I genuinely look forward to my own weekly therapy sessions. It helps me to air out and organize my thoughts, while being given feedback from a therapist in respect and gel with. Typically, I leave the sessions feeling better about myself and whatever I discussed. However, I know as both a counselor and client that there will be times where I will leave the sessions feeling distraught or with loose ends.
This week I opened up to my therapist right away about an existential crisis of sorts where the sides of my subconscious have been duking it out. (Check out my last post to see what I’m talking about.) The internal conflict snowballed into a full-fledged war one night. I didn’t feel like I knew who I was or why I made some stupid decisions by letting my “evil side” win at times.
To ensure that I didn’t do anything else stupid, I literally went straight home after work one night. I went straight to bed. My bed was my safe place. It would be extremely difficult for me to let my “evil side” win from that location. I spoke to a few friends about how I was feeling. More importantly, I spent the night laying in bed, simply sitting with this feeling until it passed.

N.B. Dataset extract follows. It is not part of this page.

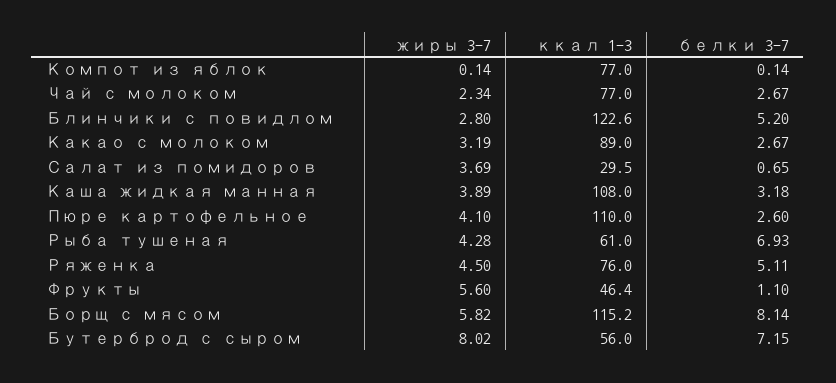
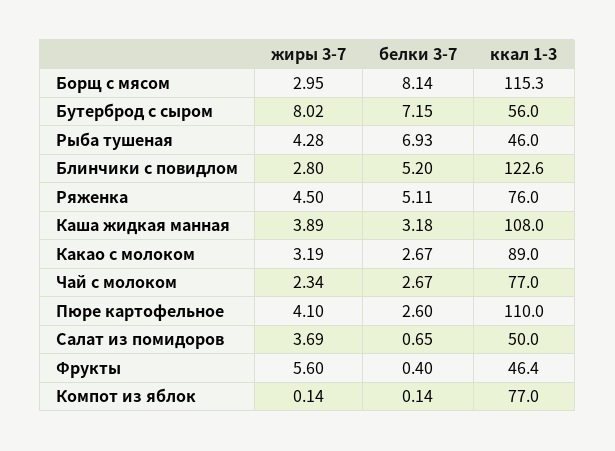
ккал 1-3, Салат из помидоров: 29.5 -> 50
ккал 1-3, Рыба тушеная: 61 -> 46
белки 3-7, Фрукты: 1.1 -> 0.4
жиры 3-7, Борщ с мясом: 5.82 -> 2.95
ккал 1-3, Борщ с мясом: 115.2 -> 115.3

While describing the experience to my counselor, I caught a whiff of my body language. I felt my blood boiling and my face grow warm. My hands flew around wildly (being the Italian I am). My words sped up and grew louder with intensity. I was fucking pissed. At who though?! At what?
I was mad at myself!
I was frustrated with the fact that I put so much work in over the last five or six years to combat the evil little fucker. And, boom, he was back. What added to the frustration was being aware of it this time around and not living in a state of denial.
Thankfully, my therapist helped me put the anger into perspective. This internal warfare coupled with the self-awareness was a sign of improvement and a beacon for change. It was also unreasonable for me to think that I could’ve gotten away from two decades of trauma unscathed. There was a part of me that used my “evil side” to cope. It was maladaptive coping, but it helped me to survive when I needed to put it into play.
The anger also stemmed from wanting to shift my character to one that aligns more with my values. I strongly value honesty, helping others, loyalty, and being genuine. The little fucker that popped up again recently went against these values. That’s why I felt do conflicted. My actions and decisions had not been in line with who I want to be.
I also worked hard to be all of the bad things that my parents, and my evil demon dude encompassed all of these things. The manipulation, pushiness, and addictive qualities were nurtured throughout my childhood. I saw it work for them, and I made it work for me for the longest time.
Unfortunately, I kind of came to the realization that both sides of me will always exist. It is unreasonable to think I can just squash my bad side out of existence. I honestly need to embrace and sympathize with it. Understanding where it came from and its purpose will help me to keep it in check. Simultaneously, I need to nurture the “new me.” I need to continue making decisions and following through on goals closer to my true self.